Nancy had been full of the bliss of it all day, but she had said nothing about it to Jenny.

When the girl told her she was going to be married, Nancy looked at her half in awe.

“Well, I am glad, I'm sure,” said she, finally. “I hope you'll be happy ef you reely think it's a wise thing to do to git married.” Her tone was almost shamefaced. This old woman, who had never had a lover, regarded this young woman with awe, half as if she had stepped on to another level, where it would be indecorous for her to follow even in thought.

“I suppose I am happy,” said Jenny. “I never thought anything of this kind would happen to me. There's one thing, Miss Pingree: I wouldn't think of getting married, I'd never consent to getting married, if I didn't think I could pay up what I owe you, if anything, quicker. Benny says (I've told him about it; I said at first I wouldn't get married, anyway, till you were paid) that I shall have a sewing-machine, and I can have some help, and set up a little dressmaking shop. I ain't going to buy a single new thing to wear when I get married.
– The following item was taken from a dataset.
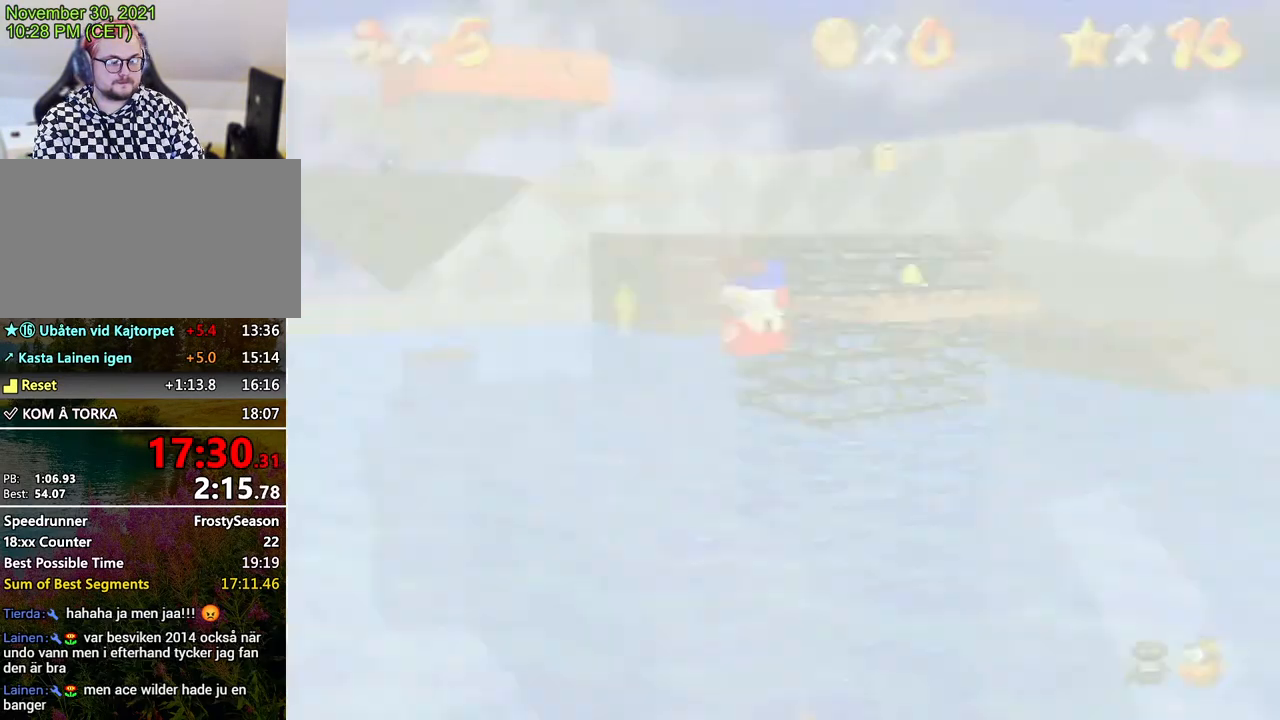
{"buttons": [], "left_stick": "center", "events": []}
I told him I wasn't. I've got a little money for you now, Miss Pingree.”

“Oh,” said Nancy, looking at her with the ecstatic consciousness of her new wealth in her heart, “I don't want it, child, ever. I'm glad I could do it for your poor mother. I've got plenty of money. I wish you'd keep this an' buy yourself some weddin' things with it.”

Even Jenny's pride was softened by her happiness. She looked up at Miss Pingree gratefully; she would have put her arms around her and kissed her had Miss Pingree been a woman to caress and she herself given to caresses. “You are real good to me,” said she, “and you were good to mother. I do thank you; but — I should never take a bit of comfort in a new dress until I had paid you every dollar of that money.”

There was a beautiful clear sunset that night. Nancy Pingree sat looking over at it from her sitting-room window. All her heart was full of a sweet, almost rapturous peace. She had had a bare, hard life; and now the one earthly ambition, pitiful and melancholy as it seemed, which had kept its living fire, was gratified.

And perhaps that independent burial in the vacant corner of the ghastly Pingree lot meant more than itself to this old woman, whose great unselfishness had exalted her over her almost cowardly pride.

Perhaps she caught through it more strongly at the only real prospect of delight which all existence could hold for one like her. Perhaps she saw through it, by her own homely light, the Innocent City and the Angel-people, and the Sweet Green Pastures and Gentle Flocks and Still Waters, and Herself changed somehow into something beautiful. Perhaps the grosser ambition held the finer one with its wings.

As she sat there, Benny Field came to the door for Jenny. They were going to walk.

Nancy watched them as they went down the path. “I wonder,” said she, “if they are any happier thinkin' about gettin' married than I am thinkin' about gettin' buried.”